My wife and I use Google, Apple and Amazon. If we decide to close one account, the photos exist on the others. We also have a network-attached storage device (NAS) that makes continuous backups of our computer drives.
If you own or have access to a scanner, I suggest scanning old family photos and documents to add those to your cloud accounts. Archiving family photos also makes sharing them convenient.
For a time, we had a digital picture frame on display. The concept was nice, but in practice, the images were no match for printed photos. Who wants a picture frame with a power cable hanging to the nearest outlet?
Our televisions, Blu-ray players and streaming devices all feature slideshow modes for images. Again, nice but not how most people want to view family photos. It’s like watching old-fashioned slides of family vacations.
Printed photos hung in frames or placed in albums and scrapbooks still offer the best photo experience. We still order printed school photos and frame them for our walls. Our daughters create scrapbook pages for special events.
Most basic home-office inkjet printers and multifunction devices print acceptable photos on coated paper. To get the best quality, use the manufacturer’s ink and paper. Third-party inks produce washed-out and blurry photos. Cheap papers also bleed and run.
The Epson Expression Premium XP-7100 offers unmatched photo quality among multifunction home printers. At $200, the XP-7100 balances price and output quality. The $250 Canon PIXMA G6020 “Supertank” outputs photos rivaling the Epson. You can print 7,000 pages of color before refilling the Canon tanks, saving hundreds of dollars. The Canon G6020 uses bottles of ink instead of cartridges. Epson sells “EcoTank” models, but the photo quality trails its XP-7100.
All-in-one printers and general-use printers cannot match the higher resolutions and color quality of dedicated photo printers. The images also fade faster than photo printer output.
Canon SELPHY printers are small, $100 printers that produce great, but small, photos. There’s even a Canon camera-printer reminiscent of the Polaroid instant cameras, the IVY CLIQ. These photo printers are more for parties and social events than home use.
For photography hobbyists and profes-sionals, buying a dedicated photo printer offers more control and flexibility than using a printing service. If you own a digital camera with interchangeable lenses, invest in a similarly priced photo printer.
The Canon PIXMA Pro and Epson SureColor printers produce great photos. If you want the best, the SureColor P700 prints using 10 inks rated for 200 years of life. The P700’s 5760 dots-per-inch is unrivaled among mid-range professional photo printers. For $800, it is $1,000 less than “gallery-quality” printers. The P700 supports rolls of paper, for longer prints.

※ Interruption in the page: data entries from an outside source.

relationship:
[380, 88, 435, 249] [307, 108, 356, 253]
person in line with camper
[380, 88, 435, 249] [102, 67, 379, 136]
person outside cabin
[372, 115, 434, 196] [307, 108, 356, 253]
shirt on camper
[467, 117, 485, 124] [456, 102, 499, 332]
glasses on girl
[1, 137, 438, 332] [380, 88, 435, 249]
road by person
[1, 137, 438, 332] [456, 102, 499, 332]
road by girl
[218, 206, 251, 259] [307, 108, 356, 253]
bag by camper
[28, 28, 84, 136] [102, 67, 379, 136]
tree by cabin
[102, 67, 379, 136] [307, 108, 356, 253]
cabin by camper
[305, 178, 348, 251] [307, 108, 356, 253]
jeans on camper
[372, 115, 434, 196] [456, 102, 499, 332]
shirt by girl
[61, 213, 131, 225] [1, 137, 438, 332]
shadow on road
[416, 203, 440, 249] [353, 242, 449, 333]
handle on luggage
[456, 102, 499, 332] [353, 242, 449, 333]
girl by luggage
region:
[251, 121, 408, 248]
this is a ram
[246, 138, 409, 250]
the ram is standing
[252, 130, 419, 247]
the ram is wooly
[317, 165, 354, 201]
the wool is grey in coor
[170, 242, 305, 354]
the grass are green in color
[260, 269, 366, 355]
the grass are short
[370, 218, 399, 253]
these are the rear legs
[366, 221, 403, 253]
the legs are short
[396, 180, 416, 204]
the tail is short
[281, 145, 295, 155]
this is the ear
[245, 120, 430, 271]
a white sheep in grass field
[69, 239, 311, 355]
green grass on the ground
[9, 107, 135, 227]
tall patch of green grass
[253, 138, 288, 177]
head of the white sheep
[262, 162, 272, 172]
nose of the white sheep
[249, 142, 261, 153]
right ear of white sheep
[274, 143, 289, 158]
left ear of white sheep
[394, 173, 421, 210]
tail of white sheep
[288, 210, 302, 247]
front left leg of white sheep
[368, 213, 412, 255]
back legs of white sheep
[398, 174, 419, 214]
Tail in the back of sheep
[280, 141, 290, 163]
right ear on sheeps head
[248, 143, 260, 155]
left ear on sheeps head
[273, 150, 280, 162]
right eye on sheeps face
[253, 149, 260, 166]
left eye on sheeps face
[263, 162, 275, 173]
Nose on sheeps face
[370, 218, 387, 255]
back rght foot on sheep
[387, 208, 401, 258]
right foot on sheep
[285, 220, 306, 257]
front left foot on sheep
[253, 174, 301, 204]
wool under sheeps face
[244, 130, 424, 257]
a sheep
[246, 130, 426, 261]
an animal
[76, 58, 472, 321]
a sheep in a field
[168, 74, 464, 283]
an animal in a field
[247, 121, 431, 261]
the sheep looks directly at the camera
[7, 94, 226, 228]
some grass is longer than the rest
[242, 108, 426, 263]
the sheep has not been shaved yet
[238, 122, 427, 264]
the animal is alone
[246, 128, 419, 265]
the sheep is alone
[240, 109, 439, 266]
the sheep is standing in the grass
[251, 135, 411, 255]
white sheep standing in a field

Canon’s PIXMA Pro-10 also uses 10 inks rated for 50 years or more. Frequently available online for $500, the Pro-10 wins the price-to-quality comparison against the Epson SureColor P700. In lab tests conducted by leading photography websites, Canon inks faded within 24 months when exposed to sunlight, if that’s a consideration.
Don’t risk losing family memories. Archive photos to one or more cloud storage services and print your special photos so that you have them for years to come.